A week later, I submitted a letter to The Lancet in response to this letter, which the journal rejected today. As I raised an important issue for public health worldwide, I publish it here, with an additional paragraph about conflicts of interest.
For 20 years, virologists have been playing with fire by routinely creating far more dangerous viruses than those that exist in nature. Of all known SARS-related beta-coronaviruses, only SARS-CoV-2 possesses a furin cleavage site, and researchers, including Dr. Zhengli Shi in Wuhan, have added a furin site in at least 11 gain-of-function experiments. This suggests that SARS-CoV-2 was fabricated in Wuhan and escaped from a laboratory.
In 2014, a group of scientists warned against manufacturing dangerous viruses, which could cause outbreaks that might be impossible to control, and from 2014 to 2017, the US government had a moratorium on gain-of-function research.

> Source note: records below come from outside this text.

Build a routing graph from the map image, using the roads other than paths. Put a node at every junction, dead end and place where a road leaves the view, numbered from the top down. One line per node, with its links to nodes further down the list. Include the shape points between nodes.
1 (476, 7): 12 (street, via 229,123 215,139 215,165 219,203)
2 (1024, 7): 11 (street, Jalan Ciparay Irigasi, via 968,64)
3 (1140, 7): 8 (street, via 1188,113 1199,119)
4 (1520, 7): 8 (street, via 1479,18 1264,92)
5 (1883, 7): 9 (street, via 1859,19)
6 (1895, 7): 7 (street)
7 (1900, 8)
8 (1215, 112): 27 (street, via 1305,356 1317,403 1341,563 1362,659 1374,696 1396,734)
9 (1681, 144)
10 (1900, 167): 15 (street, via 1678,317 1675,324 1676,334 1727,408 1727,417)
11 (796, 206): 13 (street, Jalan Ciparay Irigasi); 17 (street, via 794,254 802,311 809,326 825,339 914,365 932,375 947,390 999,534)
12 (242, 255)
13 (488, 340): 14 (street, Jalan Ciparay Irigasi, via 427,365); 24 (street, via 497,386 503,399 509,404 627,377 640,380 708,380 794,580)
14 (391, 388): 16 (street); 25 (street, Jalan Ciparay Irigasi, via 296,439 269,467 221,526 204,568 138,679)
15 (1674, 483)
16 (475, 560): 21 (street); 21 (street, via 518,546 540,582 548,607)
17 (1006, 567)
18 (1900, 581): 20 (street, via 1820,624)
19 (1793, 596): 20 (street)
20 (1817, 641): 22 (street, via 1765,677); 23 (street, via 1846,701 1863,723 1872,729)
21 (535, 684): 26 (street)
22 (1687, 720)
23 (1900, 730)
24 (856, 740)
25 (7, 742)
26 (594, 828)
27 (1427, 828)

The WHO inspection to China was a farce, which has been criticised by some of the world’s top virus researchers and also remarkably openly in August on Danish TV (transcript in English here) by the Danish leader of the mission.

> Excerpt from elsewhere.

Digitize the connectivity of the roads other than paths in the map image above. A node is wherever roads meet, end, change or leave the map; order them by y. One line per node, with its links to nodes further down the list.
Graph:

Whatever one thinks of the origin of SARS-CoV-2, it is clear that if the Wuhan Institute of Virology had not conducted gain-of-function research, and therefore had not collected more than a thousand samples of coronaviruses from bat caves, there would have been no pandemic.

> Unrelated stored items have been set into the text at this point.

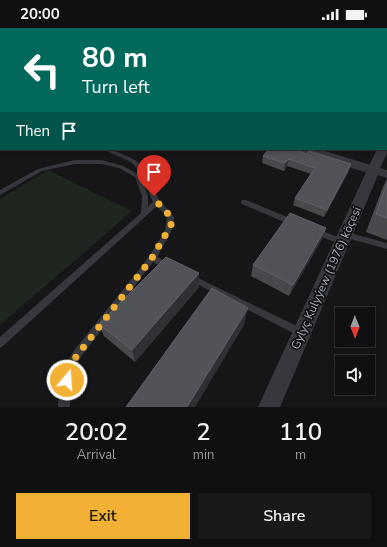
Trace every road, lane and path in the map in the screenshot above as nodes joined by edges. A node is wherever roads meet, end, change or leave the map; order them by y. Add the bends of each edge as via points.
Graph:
1 (109, 150) edge
2 (307, 150) edge
3 (383, 150) edge
4 (380, 172) edge
5 (0, 193) edge
6 (157, 202) junction
7 (244, 202) dead end
8 (144, 214) junction
9 (344, 239) junction
10 (387, 246) edge
11 (152, 258) junction
12 (302, 333) junction
13 (0, 343) edge
14 (64, 407) edge
15 (269, 407) edge

1 - 6 lane via 135,162 149,183
2 - 4 street
3 - 4 street, Gylyç Kulyýew (1976) köçesi
4 - 9 street, Gylyç Kulyýew (1976) köçesi
5 - 8 lane via 40,170 75,162 101,162 121,166 138,176 145,196
6 - 8 lane
6 - 11 lane via 171,217 171,225
7 - 9 lane via 304,227
8 - 13 lane
9 - 10 lane
9 - 12 street, Gylyç Kulyýew (1976) köçesi
11 - 12 lane
11 - 14 lane via 69,366
12 - 15 street, Gylyç Kulyýew (1976) köçesi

Gain-of-function research has not led to any benefits but has caused over 5 million deaths. The WHO and the United Nations should issue a call to stop all gain-of-function research permanently, and all governments should make gain-of-function research illegal, with stiff penalties for breaking the law. This research is a great threat to mankind and must stop.
I believe The Lancet had a conflict of interest when it declined to publish my letter. In February 2020, The Lancet allowed a group of virologists and others to write in the journal: “We stand together to strongly condemn conspiracy theories suggesting that COVID-19 does not have a natural origin.” It is not a conspiracy theory that a virus can escape from a lab, it is a fact. It was a huge mistake of The Lancet to publish this unsubstantiated nonsense, which, moreover, led the whole world astray for over a year. It later turned out that the letter had been organized and drafted by Dr. Peter Daszak, president of the EcoHealth Alliance of New York, which funded coronavirus research at the Wuhan Institute. If the SARS-CoV-2 virus had escaped from research he funded, he would be potentially culpable. The letter stated: “We declare no competing interests.” This was not true. Far from.